- [Given passage]:
□ □ □

The kind of fitting you chose has the advantage of ease of installation compared to other methods. The disadvantage, as you rightly suspect, is that the corner is held together with 6 short screws.

White oak is extremely tough so pulling screws out is far less likely then when using softer woods. If you do decide to double up the thickness of side pieces you will be able to use longer screws which would lessen chance of pullout.

Having the center support will take a lot of stress out of the corner joints as well. All-in-all, you are using that type of connector under ideal conditions so it has a good chance of holding up.

As for 1 1/2 inch thick boards. The top of the side rails are rarely exposed because of the bedding. I don’t think you’d be able to appreciate the thickness of the boards and are just adding weight, cost, and complexity.


----------



## sunnybob (Sep 3, 2016)

A couple of thoughts....

Size. you say "about 6ft". make it 6 ft 6" so you can use standard fitted sheets. Are you having a head board? Platform beds look good, but without headboards the pillows work their way onto the floor every morning, or your feet hang out the bottom as you slide down the bed to keep the pillow in place.

DONT have the base sticking out past the mattress edges. Hitting your legs on it every time you get in and out grows old very quickly, and your mrs will not thank you when she scrapes her knuckles every time she makes the bad or changes the sheets.

Dont ask me how I know this stuff.


----------



## GeorgeC (Jul 30, 2008)

Good morning Jon. Interesting project that you have going. 



You say that you are having a problem finding anything other than white oak. Have you tried Gatlin in Fort Walton Beach. I have not been active in building the last couple of years, but they used to carry fair assortment to include cherry, black walnut, maple, birch etc. They never had a large stock, but could order what you want. Lowes and Home Depot are very expensive for what they have. 



There also used to be some little mills in the North end of Excambia and Santa Rosa counties that you could buy from. 



How long have you lived in Niceville?


George


----------



## Tony B (Jul 30, 2008)

The design looks fine. Dont try to out guess or over-build this project. As for dowels, I consider them amateurish, not to mention they are weak joints. I have used various styles of hardware for the frame joints to the legs.

□ □ □

- [Material shown]:
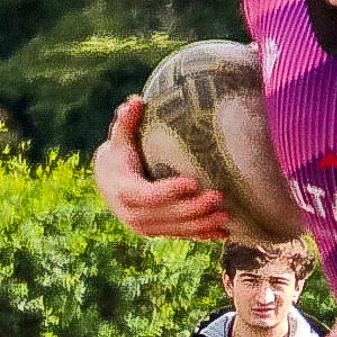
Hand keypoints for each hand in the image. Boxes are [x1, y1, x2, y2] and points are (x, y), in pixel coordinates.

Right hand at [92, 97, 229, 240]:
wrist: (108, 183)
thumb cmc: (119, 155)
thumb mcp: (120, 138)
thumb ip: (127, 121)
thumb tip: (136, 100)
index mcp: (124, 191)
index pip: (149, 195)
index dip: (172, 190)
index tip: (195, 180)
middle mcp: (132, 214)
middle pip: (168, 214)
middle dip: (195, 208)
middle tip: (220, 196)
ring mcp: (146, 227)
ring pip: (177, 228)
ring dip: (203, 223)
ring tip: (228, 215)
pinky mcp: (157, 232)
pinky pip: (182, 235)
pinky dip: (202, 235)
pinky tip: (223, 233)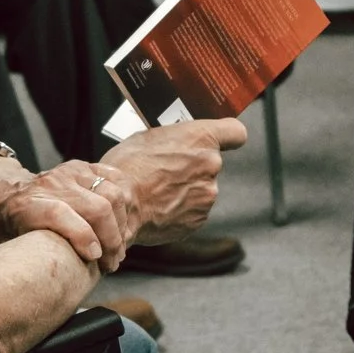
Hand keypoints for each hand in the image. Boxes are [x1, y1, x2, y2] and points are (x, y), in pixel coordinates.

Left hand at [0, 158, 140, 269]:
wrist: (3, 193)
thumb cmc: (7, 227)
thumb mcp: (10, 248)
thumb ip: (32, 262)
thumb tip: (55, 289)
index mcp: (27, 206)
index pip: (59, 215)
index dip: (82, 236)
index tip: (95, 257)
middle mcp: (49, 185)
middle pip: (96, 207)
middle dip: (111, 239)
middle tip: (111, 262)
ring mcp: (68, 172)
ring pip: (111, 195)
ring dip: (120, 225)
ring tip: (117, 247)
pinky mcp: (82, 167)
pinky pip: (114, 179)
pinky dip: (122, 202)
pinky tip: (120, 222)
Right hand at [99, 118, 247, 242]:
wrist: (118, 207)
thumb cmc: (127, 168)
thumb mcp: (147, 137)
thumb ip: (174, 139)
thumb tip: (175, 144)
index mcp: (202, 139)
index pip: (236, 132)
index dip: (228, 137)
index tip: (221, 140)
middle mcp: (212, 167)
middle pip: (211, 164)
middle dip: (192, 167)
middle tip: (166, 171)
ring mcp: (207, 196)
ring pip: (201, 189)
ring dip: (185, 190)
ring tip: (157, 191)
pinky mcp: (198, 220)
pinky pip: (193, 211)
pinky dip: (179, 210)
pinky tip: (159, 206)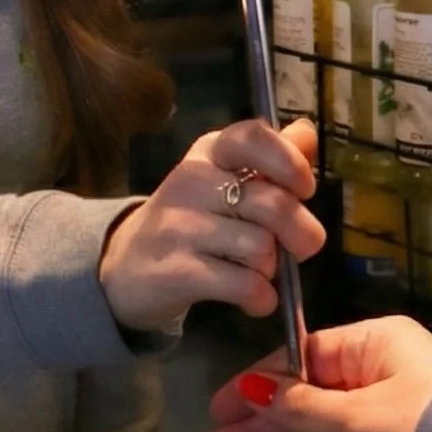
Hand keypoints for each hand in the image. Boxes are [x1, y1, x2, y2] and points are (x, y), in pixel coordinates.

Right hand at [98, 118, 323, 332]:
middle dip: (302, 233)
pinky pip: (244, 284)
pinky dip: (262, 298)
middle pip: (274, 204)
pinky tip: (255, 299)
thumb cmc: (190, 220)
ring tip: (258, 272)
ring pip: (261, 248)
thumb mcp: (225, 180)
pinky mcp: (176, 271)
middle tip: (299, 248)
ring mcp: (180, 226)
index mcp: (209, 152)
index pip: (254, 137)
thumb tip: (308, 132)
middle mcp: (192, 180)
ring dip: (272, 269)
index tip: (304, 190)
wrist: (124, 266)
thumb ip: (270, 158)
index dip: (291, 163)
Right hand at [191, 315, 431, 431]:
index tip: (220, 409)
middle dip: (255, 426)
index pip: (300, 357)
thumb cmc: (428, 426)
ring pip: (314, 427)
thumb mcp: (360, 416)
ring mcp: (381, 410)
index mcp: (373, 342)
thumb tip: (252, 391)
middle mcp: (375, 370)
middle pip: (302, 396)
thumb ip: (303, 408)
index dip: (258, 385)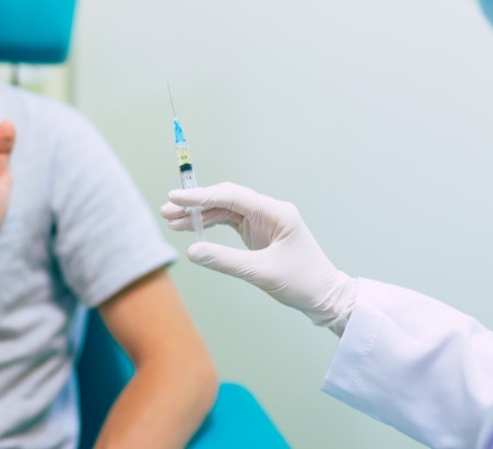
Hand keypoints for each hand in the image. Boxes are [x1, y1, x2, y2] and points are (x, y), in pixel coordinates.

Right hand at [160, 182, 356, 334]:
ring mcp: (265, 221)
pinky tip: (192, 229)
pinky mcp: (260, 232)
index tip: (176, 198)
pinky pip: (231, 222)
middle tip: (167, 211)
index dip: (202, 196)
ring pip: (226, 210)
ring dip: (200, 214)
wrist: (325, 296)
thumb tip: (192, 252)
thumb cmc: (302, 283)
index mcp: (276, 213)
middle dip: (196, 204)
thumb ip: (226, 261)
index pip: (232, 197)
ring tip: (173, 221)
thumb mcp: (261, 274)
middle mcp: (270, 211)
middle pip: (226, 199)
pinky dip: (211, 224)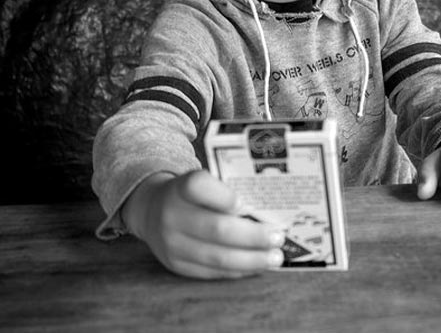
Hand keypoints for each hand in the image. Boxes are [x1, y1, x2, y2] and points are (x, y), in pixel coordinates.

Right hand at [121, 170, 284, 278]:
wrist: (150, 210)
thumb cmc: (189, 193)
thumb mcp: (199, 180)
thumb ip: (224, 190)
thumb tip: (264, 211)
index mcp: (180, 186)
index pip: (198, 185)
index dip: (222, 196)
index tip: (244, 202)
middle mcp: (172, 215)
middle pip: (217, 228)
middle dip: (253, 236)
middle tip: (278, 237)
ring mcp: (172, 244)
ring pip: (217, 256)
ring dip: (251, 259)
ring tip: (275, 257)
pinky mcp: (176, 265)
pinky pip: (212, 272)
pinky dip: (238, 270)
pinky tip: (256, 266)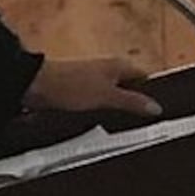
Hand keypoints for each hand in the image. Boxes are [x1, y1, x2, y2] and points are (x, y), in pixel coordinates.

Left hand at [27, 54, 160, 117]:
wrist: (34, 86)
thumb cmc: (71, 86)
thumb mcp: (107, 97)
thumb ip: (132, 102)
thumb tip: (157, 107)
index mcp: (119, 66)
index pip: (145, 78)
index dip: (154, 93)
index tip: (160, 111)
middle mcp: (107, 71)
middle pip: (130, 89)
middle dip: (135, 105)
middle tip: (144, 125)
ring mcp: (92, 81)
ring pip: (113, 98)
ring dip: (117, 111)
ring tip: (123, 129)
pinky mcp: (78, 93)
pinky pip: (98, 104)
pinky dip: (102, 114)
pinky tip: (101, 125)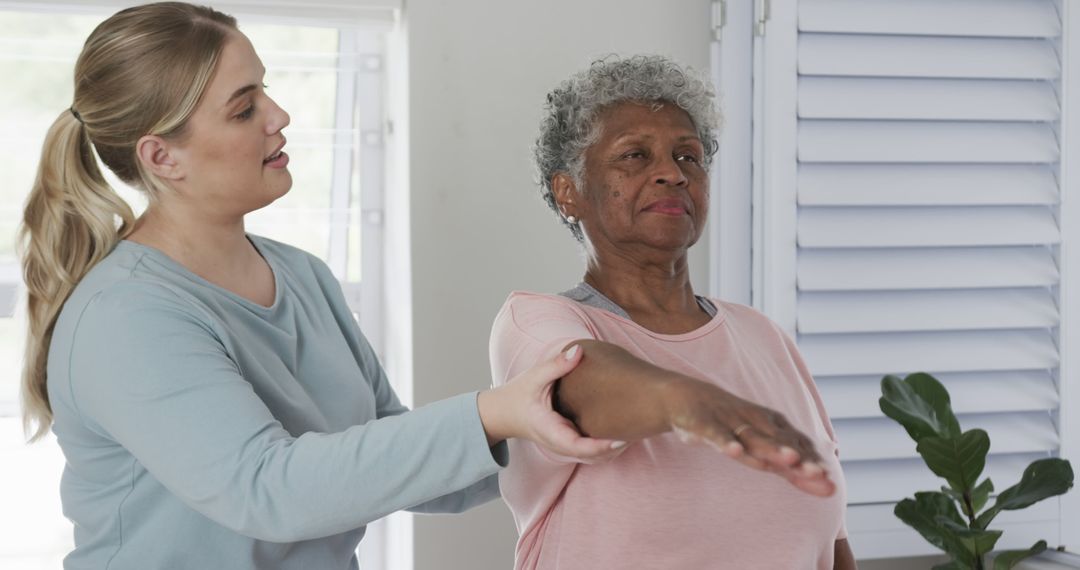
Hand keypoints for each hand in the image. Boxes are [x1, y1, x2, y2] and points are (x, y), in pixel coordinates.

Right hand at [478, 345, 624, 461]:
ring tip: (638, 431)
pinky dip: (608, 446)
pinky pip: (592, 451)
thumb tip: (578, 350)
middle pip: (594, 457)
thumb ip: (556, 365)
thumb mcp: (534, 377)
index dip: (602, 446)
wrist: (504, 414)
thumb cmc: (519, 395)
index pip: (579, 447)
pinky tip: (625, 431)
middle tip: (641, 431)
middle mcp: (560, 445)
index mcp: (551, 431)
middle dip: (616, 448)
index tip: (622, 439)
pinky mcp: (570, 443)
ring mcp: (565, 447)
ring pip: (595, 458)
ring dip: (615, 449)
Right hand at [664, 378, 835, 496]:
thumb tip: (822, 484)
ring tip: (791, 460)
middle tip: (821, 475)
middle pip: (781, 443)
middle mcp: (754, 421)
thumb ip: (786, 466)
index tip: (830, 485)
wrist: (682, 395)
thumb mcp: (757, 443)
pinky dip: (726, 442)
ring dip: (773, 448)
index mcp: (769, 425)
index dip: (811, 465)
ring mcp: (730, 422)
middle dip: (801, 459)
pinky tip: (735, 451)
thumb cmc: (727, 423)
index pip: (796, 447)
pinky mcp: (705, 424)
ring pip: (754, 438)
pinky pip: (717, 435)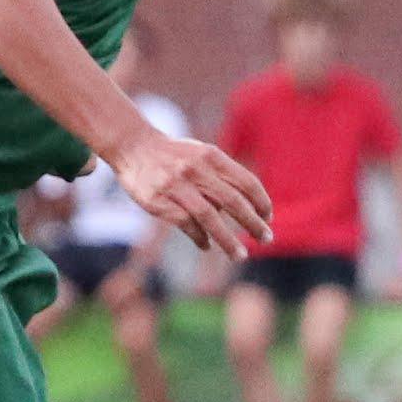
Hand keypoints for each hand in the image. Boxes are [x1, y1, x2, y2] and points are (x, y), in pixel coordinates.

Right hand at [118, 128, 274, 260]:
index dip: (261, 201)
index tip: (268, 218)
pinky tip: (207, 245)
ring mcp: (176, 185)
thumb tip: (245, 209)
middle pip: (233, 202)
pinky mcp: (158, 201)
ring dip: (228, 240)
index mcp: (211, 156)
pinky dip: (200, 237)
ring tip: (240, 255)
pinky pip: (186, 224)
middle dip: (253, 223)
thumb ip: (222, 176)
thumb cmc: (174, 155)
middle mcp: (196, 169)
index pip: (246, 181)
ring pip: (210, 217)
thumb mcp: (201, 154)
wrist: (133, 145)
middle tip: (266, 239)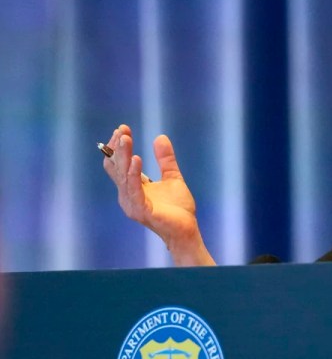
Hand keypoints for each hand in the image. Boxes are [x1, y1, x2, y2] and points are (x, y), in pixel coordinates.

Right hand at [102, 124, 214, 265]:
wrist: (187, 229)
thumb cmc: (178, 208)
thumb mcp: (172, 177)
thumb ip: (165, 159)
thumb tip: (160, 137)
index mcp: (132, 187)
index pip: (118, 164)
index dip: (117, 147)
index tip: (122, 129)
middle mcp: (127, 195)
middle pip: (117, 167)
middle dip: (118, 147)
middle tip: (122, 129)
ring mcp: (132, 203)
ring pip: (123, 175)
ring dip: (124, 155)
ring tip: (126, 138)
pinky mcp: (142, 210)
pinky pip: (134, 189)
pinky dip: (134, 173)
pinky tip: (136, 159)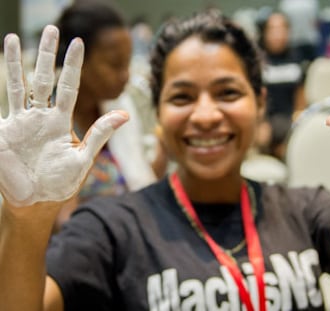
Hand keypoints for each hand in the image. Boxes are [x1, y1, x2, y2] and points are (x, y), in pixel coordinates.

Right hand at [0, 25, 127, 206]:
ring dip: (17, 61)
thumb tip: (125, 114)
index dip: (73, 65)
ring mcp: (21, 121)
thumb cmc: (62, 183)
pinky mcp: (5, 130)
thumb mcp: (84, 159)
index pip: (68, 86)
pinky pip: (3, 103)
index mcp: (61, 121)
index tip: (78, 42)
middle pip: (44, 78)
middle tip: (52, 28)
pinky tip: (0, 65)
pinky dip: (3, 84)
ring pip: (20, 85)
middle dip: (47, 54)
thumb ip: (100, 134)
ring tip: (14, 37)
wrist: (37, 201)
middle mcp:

□ □ □

- [Work order 1]: In the bed-building thread, what property of white oak makes screws less likely to pull out?
- [Work order 2]: Translate this sentence from the bed-building thread into Spanish: "Having the center support will take a lot of stress out of the corner joints as well."
- [Work order 3]: Rewrite the paragraph of the bed-building thread that begins "Size. you say" as a short bulleted list, keeping its main points.

- [Answer area 1]: White oak is extremely tough.

- [Answer area 2]: Tener el soporte central también quitará mucha tensión de las uniones de las esquinas.

- [Answer area 3]:
- Make the bed 6 ft 6 in rather than "about 6ft" so standard fitted sheets fit.
- Consider whether to add a headboard.
- Platform beds look good, but without a headboard the pillows work their way onto the floor each morning.
- The alternative is sliding down the bed to keep the pillow in place, which leaves your feet hanging out the bottom.